Pelo menos Crapser tem uma mãe verdadeira à sua espera.
O PECADO
Kwon, 61, passa horas preenchendo páginas pautadas com as letras do alfabeto inglês, copiadas com a mão trêmula. O processo é lento para uma mulher sem educação formal, mas ela quer conseguir se explicar para seu filho.
"Nunca imaginei que ele levasse uma vida tão difícil", comentou ela, enxugando as lágrimas. "Eu devia tê-lo mantido comigo mesmo que passássemos fome juntos. O que fiz foi um pecado imperdoável."
Quando era criança, Kwon passou por terapia com acupuntura que teve resultados terríveis, deixando sua perna esquerda atrofiada e paralisada. Seu pai, alcoólatra, a enviou para morar com um homem que tinha paralisia cerebral. Um ano e meio depois, ela conheceu um carpinteiro com quem teve três filhos: uma menina e dois meninos, incluindo um nascido em 1975, Shin Song-hyuk, que depois se tornaria Adam Crapser.
Segundo Kwon, o carpinteiro frequentemente a chutava e esmurrava, e acabou abandonando-a com as crianças pequenas.
Kwon não conseguia pagar o aluguel. Seu pai era pobre demais para acolher a ela e às crianças.
Em 1978, ela deu seu filho mais novo a uma família sem crianças. Em seguida, levou a filha e Song-hyuk, então com 3 anos, a um orfanato local que negociava adoções.
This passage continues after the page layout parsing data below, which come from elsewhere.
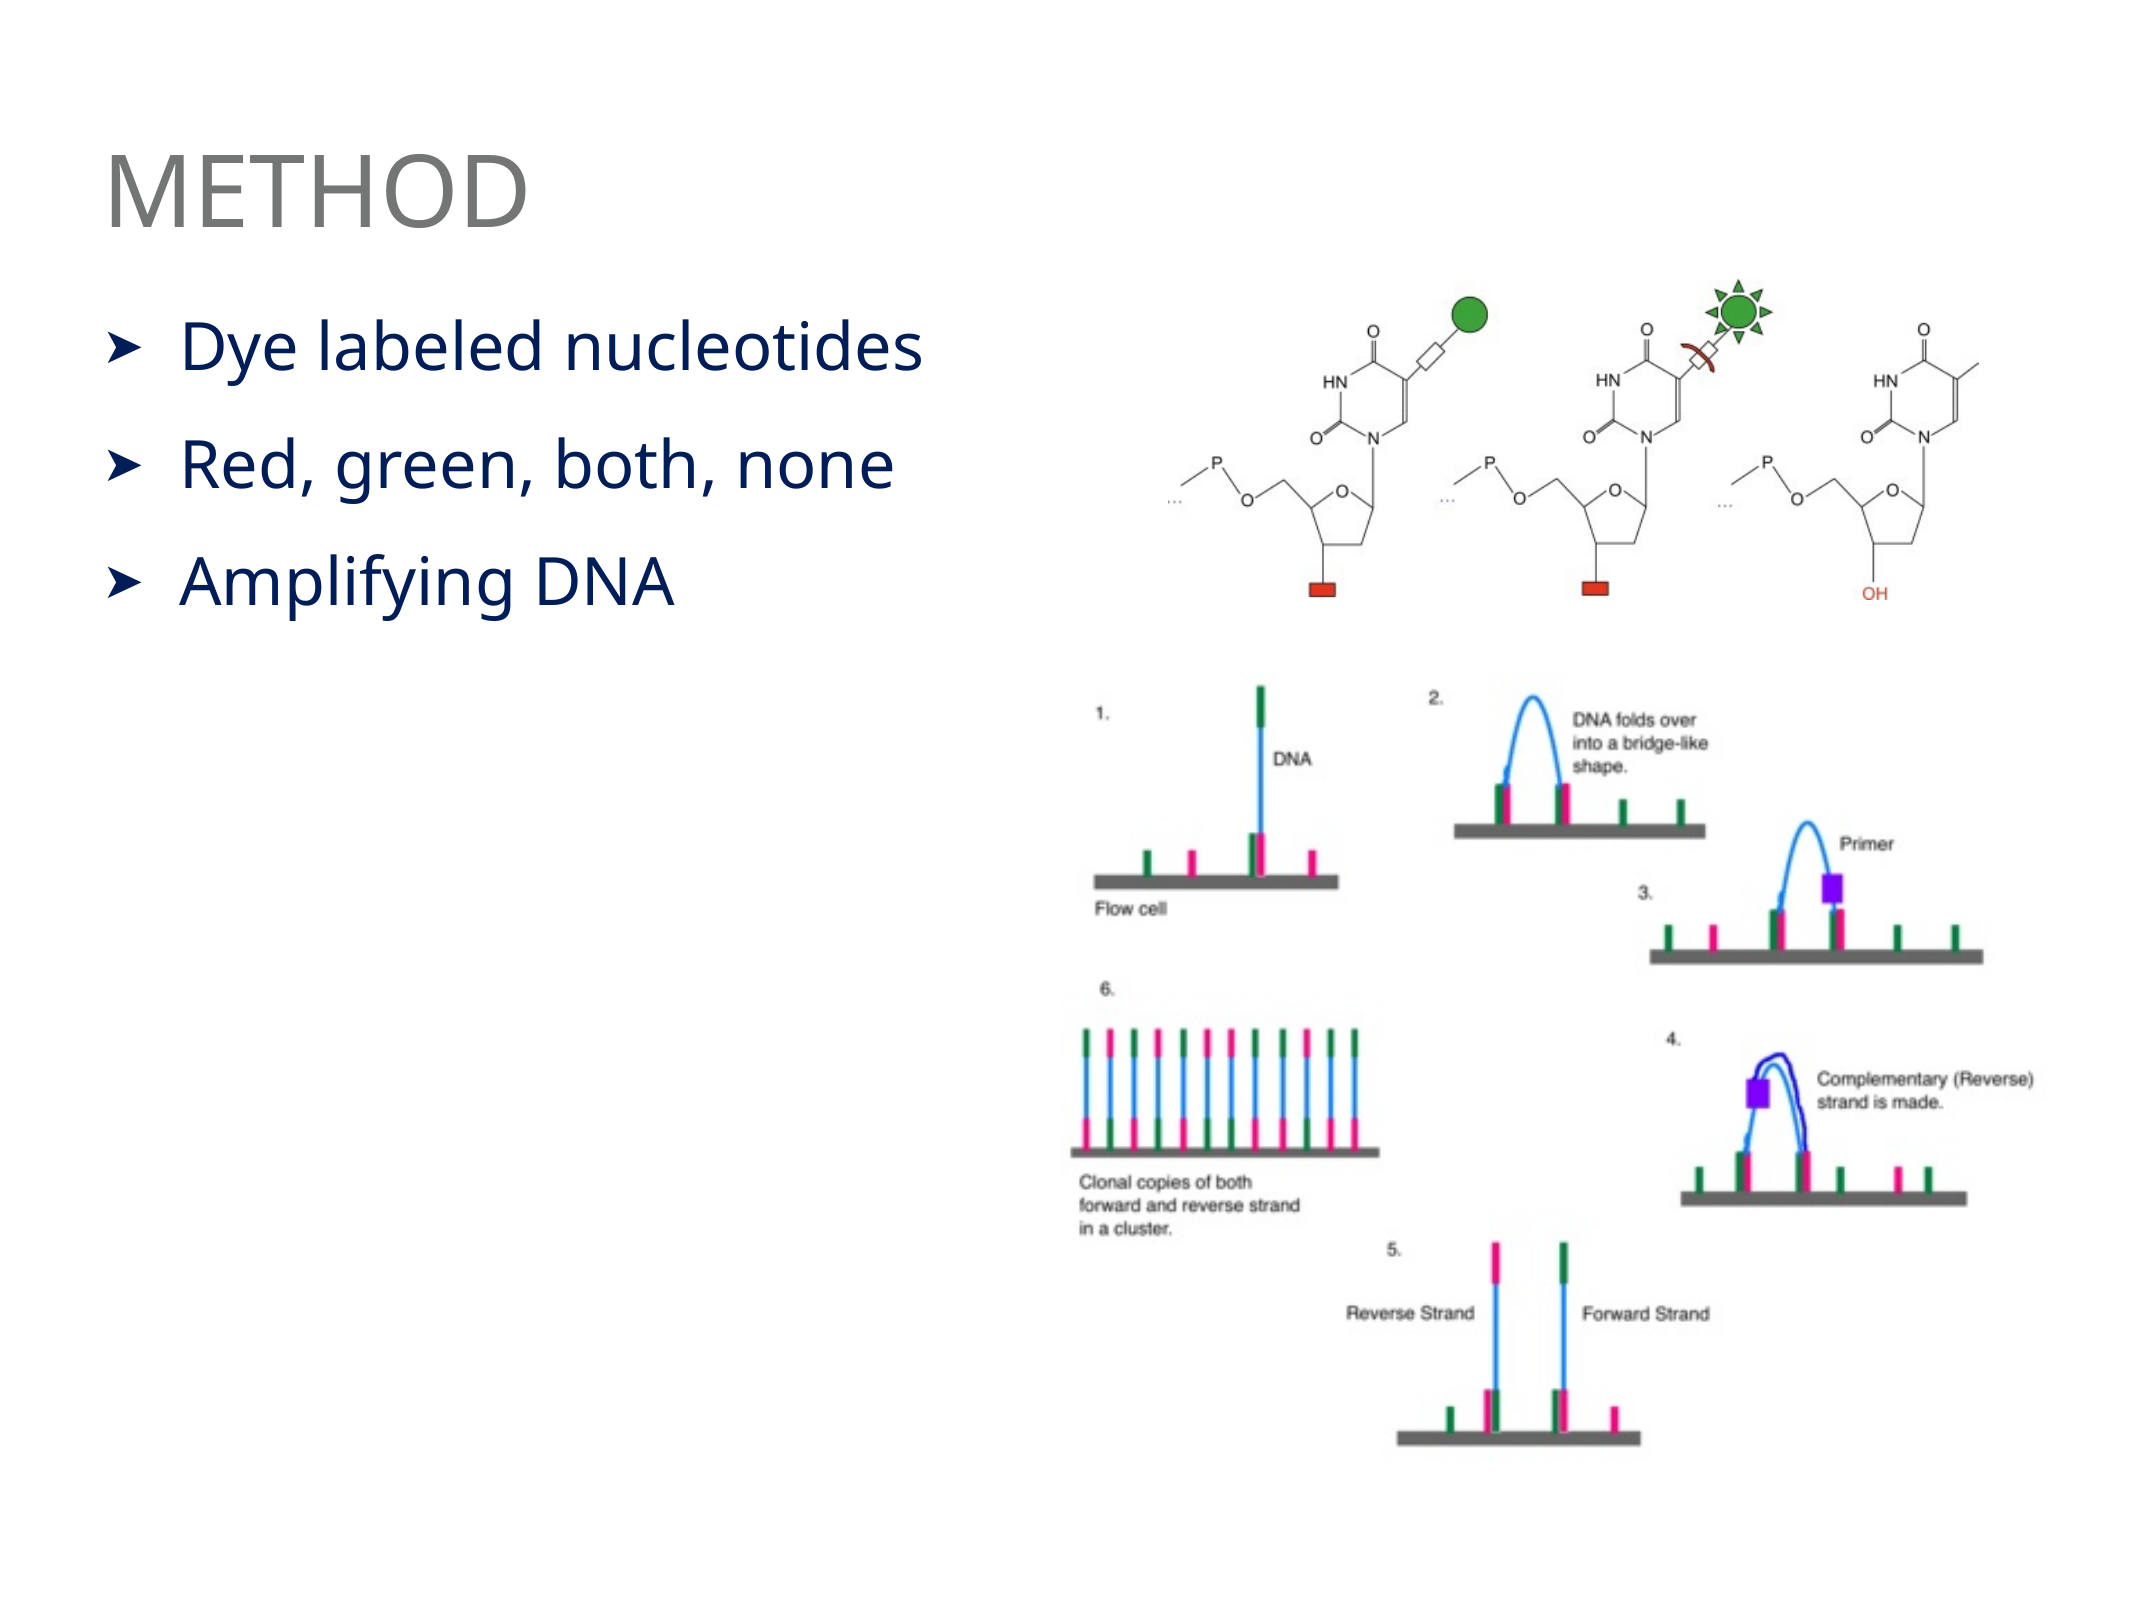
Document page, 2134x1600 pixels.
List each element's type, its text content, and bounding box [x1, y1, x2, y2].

list Dye labeled nucleotides Red, green, both, none Amplifying DNA [93, 295, 961, 1482]
picture [1060, 672, 2047, 1462]
picture [1168, 278, 1979, 601]
title Method [93, 118, 2041, 238]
Ela viu as crianças se divertindo com brinquedos e outras crianças e saiu sem dizer adeus, com medo de que eles a seguissem.
No ano passado, Kwon recebeu um telefonema de um parente que se lembrava de Song-hyuk e vira o documentário televisivo no qual Crapser fazia um apelo à sua mãe biológica.
"Lembre-se, 'Eomma', sou sempre seu filho, sua carne e sangue", dizia ele, usando a palavra coreana para mãe.
Kwon procurou o produtor do documentário, Kim Bo-seul, que arranjou uma conversa por vídeo entre a mãe e o filho, e um teste de DNA para confirmar seu parentesco.
Crapser, que tem mulher, uma filha e duas enteadas, comunicou-se com sua mãe biológica por meio de um intérprete. Ele tem a expectativa de ser deportado nas próximas semanas e de se reencontrar com a mãe, que pretende decorar um pequeno quarto em sua casa para o filho.
Kwon disse ter dificuldade para dormir, pois fica pensando no que dirá a seu filho e em que comida servirá quando ele chegar.
"Eu continuo pobre, mas devo muito amor a ele", comentou ela.